Comments on: FFA Chapter 9 Homework: Comba in X86_64 Assembly

By: Stanislav Datskovskiy

Stanislav Datskovskiy — Sat, 09 Mar 2019 23:48:57 +0000

Digging in the docs seems to confirm! -- I have no idea where I got the notion that a 256 (or even 128) bit multiplier exists on x86 iron somewhere.

The observation re Comba stands though -- given how it is used as the Karatsuba base case, it probably ought to be replaced with a set of fully-unrolled cases.

By: bvt

bvt — Sat, 09 Mar 2019 22:54:49 +0000

Thanks!

Modifying this code for LoMul and squaring should be rather easy. I guess I'll update this vpatch when I get to Ch.14.
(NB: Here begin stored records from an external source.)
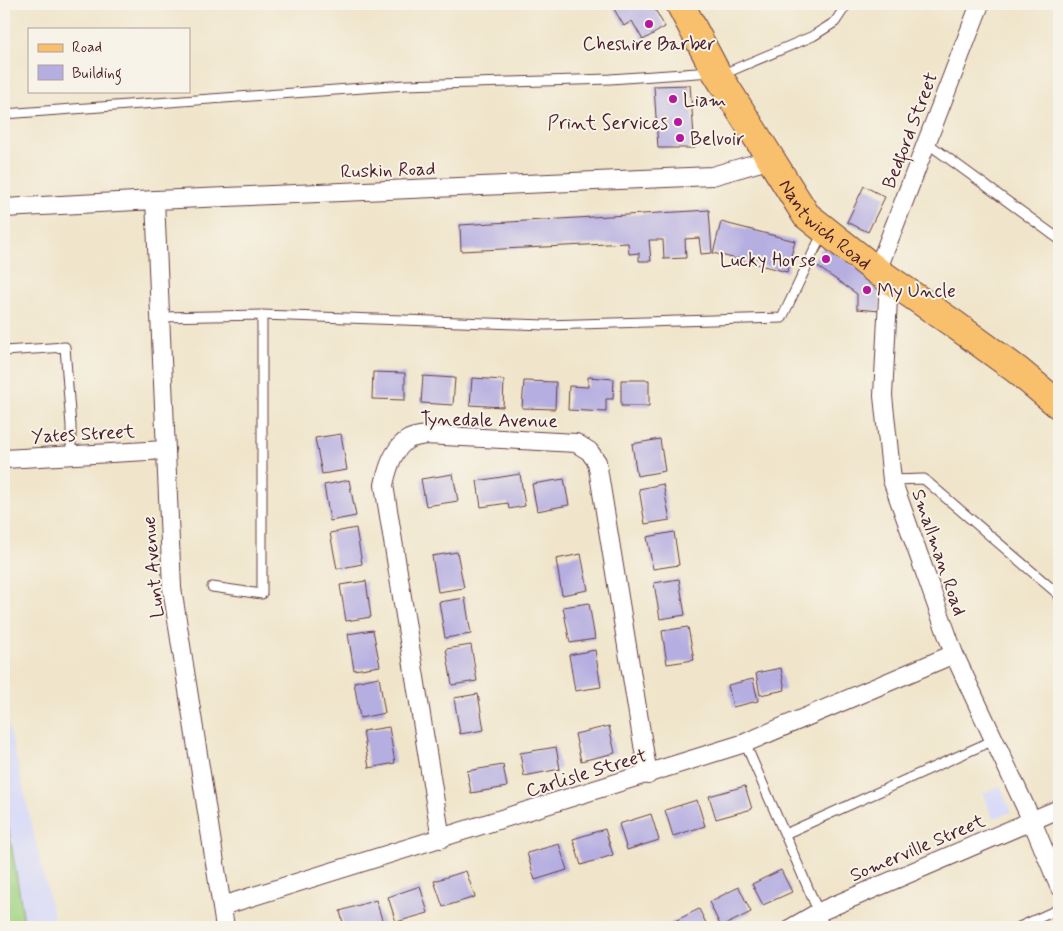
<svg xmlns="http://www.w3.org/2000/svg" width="1063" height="931" font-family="Mynerve,sans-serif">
  <rect width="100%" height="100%" fill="#f7f3e8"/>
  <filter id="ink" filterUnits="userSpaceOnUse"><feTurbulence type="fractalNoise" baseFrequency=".02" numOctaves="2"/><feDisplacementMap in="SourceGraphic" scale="10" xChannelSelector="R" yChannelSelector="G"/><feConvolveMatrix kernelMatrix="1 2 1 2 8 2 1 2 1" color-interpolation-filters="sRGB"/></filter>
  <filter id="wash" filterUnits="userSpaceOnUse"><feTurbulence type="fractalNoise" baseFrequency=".0096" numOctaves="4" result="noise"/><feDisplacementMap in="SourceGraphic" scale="20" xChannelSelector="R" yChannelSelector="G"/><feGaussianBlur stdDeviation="1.12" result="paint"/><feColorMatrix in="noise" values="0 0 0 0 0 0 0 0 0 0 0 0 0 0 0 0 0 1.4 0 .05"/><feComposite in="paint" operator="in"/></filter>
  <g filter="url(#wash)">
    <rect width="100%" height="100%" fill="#f0e5cb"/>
    <path fill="#d5d8f9" d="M 4,706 L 56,927 L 4,927 Z
      M 1001,786 L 1011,812 L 993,819 L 983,793 Z"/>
    <path fill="#a1d382" stroke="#767956" d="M 4,801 L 25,927 L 4,927 Z"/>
    <g id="blocks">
      <path fill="#b5aee1" d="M 611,4 L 652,4 L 665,27 L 643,40 L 632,21 L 624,26 Z
        M 690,85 L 695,148 L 658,148 L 654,86 Z
        M 864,186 L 885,197 L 868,232 L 847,222 Z
        M 709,210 L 712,253 L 701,254 L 699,238 L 685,239 L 686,258 L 664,259 L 663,240 L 649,240 L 651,261 L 639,261 L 639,253 L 629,254 L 628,243 L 461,251 L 460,225 Z
        M 721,222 L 795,241 L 787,272 L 713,253 Z
        M 824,245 L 881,284 L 880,311 L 857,309 L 857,294 L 812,263 Z
        M 373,372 L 405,373 L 405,400 L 372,399 Z
        M 423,376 L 455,378 L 453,405 L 421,403 Z
        M 588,377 L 614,379 L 613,399 L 606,399 L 606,412 L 568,410 L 569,386 L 588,387 Z
        M 472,378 L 504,380 L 503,407 L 470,405 Z
        M 621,380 L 649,380 L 649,406 L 621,406 Z
        M 524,381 L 556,382 L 555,409 L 522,408 Z
        M 341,434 L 347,470 L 322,474 L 315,438 Z
        M 660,439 L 665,471 L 637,476 L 632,444 Z
        M 453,474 L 458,501 L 426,506 L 421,479 Z
        M 520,474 L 525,506 L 509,509 L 508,503 L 481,507 L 477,481 Z
        M 564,479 L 569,505 L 537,511 L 532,484 Z
        M 349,480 L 356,516 L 330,521 L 324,485 Z
        M 663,484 L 670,520 L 645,524 L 639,489 Z
        M 356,528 L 362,564 L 337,569 L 330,533 Z
        M 674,532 L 679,565 L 653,569 L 647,537 Z
        M 457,552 L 464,588 L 438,592 L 432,556 Z
        M 581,554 L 588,590 L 562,595 L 556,559 Z
        M 679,579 L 685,615 L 660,619 L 654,583 Z
        M 366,581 L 371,617 L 346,621 L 340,585 Z
        M 465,598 L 471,634 L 445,638 L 439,602 Z
        M 589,603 L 595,639 L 570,643 L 563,607 Z
        M 688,627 L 694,660 L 667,664 L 662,631 Z
        M 373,630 L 380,666 L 354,670 L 348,634 Z
        M 471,645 L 477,681 L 452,685 L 446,649 Z
        M 595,650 L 601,687 L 575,691 L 569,655 Z
        M 781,668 L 785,690 L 760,695 L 756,673 Z
        M 379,677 L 385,713 L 360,718 L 354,682 Z
        M 753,679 L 758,701 L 733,707 L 728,685 Z
        M 478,694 L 484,730 L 460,734 L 454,698 Z
        M 609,726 L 615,753 L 581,761 L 575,734 Z
        M 389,727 L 395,763 L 369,768 L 363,731 Z
        M 556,747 L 560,769 L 524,776 L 520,753 Z
        M 503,765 L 507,787 L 471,793 L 467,771 Z
        M 745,786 L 752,809 L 716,819 L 709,796 Z
        M 697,800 L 705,826 L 673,836 L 665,810 Z
        M 651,814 L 659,840 L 627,850 L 619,824 Z
        M 605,829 L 613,855 L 581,865 L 573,839 Z
        M 559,844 L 567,870 L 535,880 L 527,853 Z
        M 781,870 L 792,892 L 763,905 L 752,884 Z
        M 466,871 L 475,897 L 443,907 L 434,881 Z
        M 420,886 L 428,913 L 396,922 L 388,897 Z
        M 739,887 L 751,912 L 721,927 L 709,902 Z
        M 376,900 L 384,926 L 344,927 L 340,911 Z
        M 699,909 L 708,927 L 663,927 Z"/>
    </g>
  </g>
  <g filter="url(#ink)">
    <use href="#blocks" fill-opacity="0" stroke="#633d43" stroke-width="1"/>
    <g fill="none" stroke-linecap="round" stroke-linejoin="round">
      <g stroke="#633d43" stroke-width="11">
        <path id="service" d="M 721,75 L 813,36 L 835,22 L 847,4
          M 4,114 L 405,85 L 610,79 L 712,72
          M 926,142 L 1059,239
          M 160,317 L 262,315
          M 4,351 L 65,347 L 71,426 L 71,455
          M 892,480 L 924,479 L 1058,594 L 1059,597
          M 212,587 L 262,594 L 262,315 L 546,325 L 782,318 L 823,232
          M 745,743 L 825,927
          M 785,834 L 994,740
          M 1019,927 L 1059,909"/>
      </g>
      <g stroke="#633d43" stroke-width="20">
        <path id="minor" d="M 155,200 L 172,588 L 225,927
          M 4,208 L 155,200 L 712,176 L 771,159
          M 877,271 L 980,4
          M 889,279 L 883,396 L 892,480 L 954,654 L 1032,821 L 1059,886
          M 4,459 L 165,450
          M 441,839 L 384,485 C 387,470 394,447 409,439 C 413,437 420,436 425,435 L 576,443 L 589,451 L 597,462 L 648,775
          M 222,906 L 745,743 L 954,654
          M 793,927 L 819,912 L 1059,809"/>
      </g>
      <g stroke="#633d43" stroke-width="30">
        <g id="primary">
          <path id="s1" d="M 680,4 L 716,72 L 806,215 L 877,271 L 954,324 L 1017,370 L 1059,405"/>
        </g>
      </g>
      <use href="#service" stroke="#fff" stroke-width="9"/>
      <use href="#minor" stroke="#fff" stroke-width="18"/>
      <use href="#primary" stroke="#f8bf6c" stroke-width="28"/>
    </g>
  </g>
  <g fill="#b5179e" stroke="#f7f3e8" stroke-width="2">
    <circle cx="649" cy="24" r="5"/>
    <circle cx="673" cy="99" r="5"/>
    <circle cx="678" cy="122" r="5"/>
    <circle cx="680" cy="138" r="5"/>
    <circle cx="826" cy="259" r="5"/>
    <circle cx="867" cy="290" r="5"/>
  </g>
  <g text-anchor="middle" stroke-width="4" stroke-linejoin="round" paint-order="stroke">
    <g font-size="19" fill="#4a1f2b" stroke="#f7f3e8" text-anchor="start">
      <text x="649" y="50" text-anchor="middle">Cheshire Barber</text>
      <text x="683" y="106">Liam</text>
      <text x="668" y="129" text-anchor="end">Print Services</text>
      <text x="690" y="145">Belvoir</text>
      <text x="816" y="266" text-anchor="end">Lucky Horse</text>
      <text x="877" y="297">My Uncle</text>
    </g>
    <g font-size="19" fill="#4a1f2b" stroke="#f7f3e8">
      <text transform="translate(909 130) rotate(-69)" y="7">Bedford Street</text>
      <text transform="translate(388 169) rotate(-2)" y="7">Ruskin Road</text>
      <text dy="7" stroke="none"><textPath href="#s1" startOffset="266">Nantwich Road</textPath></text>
      <text transform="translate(489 419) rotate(1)" y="7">Tynedale Avenue</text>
      <text transform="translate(83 433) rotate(-3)" y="7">Yates Street</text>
      <text transform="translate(940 552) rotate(71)" y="7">Smallman Road</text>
      <text transform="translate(152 567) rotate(-95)" y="7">Lunt Avenue</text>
      <text transform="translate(586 772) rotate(-17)" y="7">Carlisle Street</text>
      <text transform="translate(917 847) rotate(-23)" y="7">Somerville Street</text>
    </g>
  </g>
  <rect width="1063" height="931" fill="none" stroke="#f7f3e8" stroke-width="20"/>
  <rect x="28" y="28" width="162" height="65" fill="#f7f3e8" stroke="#b29e9c"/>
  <rect x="38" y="44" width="25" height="8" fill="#f8bf6c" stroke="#b29e9c"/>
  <text x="72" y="52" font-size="15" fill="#4a1f2b">Road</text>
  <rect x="38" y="65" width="25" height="15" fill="#b5aee1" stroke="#b29e9c"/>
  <text x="72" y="78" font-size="15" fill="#4a1f2b">Building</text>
</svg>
Re SSE, IIRC there is (was?) no instruction to multiply bignums. SSE typically does various operations on number vectors (dot product/per-element multiplications) -- and at least cursory look at https://software.intel.com/sites/landingpage/IntrinsicsGuide/ supports this. There is another question whether any of the available SSE instructions can be used to speed up FFA (if constant-time).

By: Stanislav Datskovskiy

Stanislav Datskovskiy — Sat, 09 Mar 2019 22:18:23 +0000

Further, re: SSE: observe that the minimal permitted FZ bitness is 256. If the Karatsuba threshhold is set such that 256-bit FZ goes straight to the base case, then one does not need Comba at all, and it can be replaced with a single 256-bit MUL instruction.

By: Stanislav Datskovskiy

Stanislav Datskovskiy — Sat, 09 Mar 2019 22:12:04 +0000

Also ought to add, you will probably want to play with the Karatsuba threshold (in both regular and "square case" Karatsuba) -- I suspect it will have to change in response to an ASMistic MUL.

By: Stanislav Datskovskiy

Stanislav Datskovskiy — Sat, 09 Mar 2019 22:10:29 +0000

Pretty neat!

The secret behind the "only 7%" is that the CPU cost of the Modular Exponentiation in Ch. 6 - 13 consists almost entirely of the modular reduction's cost (via Knuth division) and multiplication is not involved there.

In 14B, where Barrett's Method is introduced, this changes, and the cost of multiplication then forms the bulk of the cost of Modular Exponentiation. To properly test the ASMism with current FFA, would have to also implement FZ_Sqr_Comba ASMistically, it is where half of the multiplications happen.

It is also IMHO worth a try to see whether the SSE 256-bit MUL performs in constant time (and on what -- it is entirely possible that, e.g., AMD does, while Intel does not.)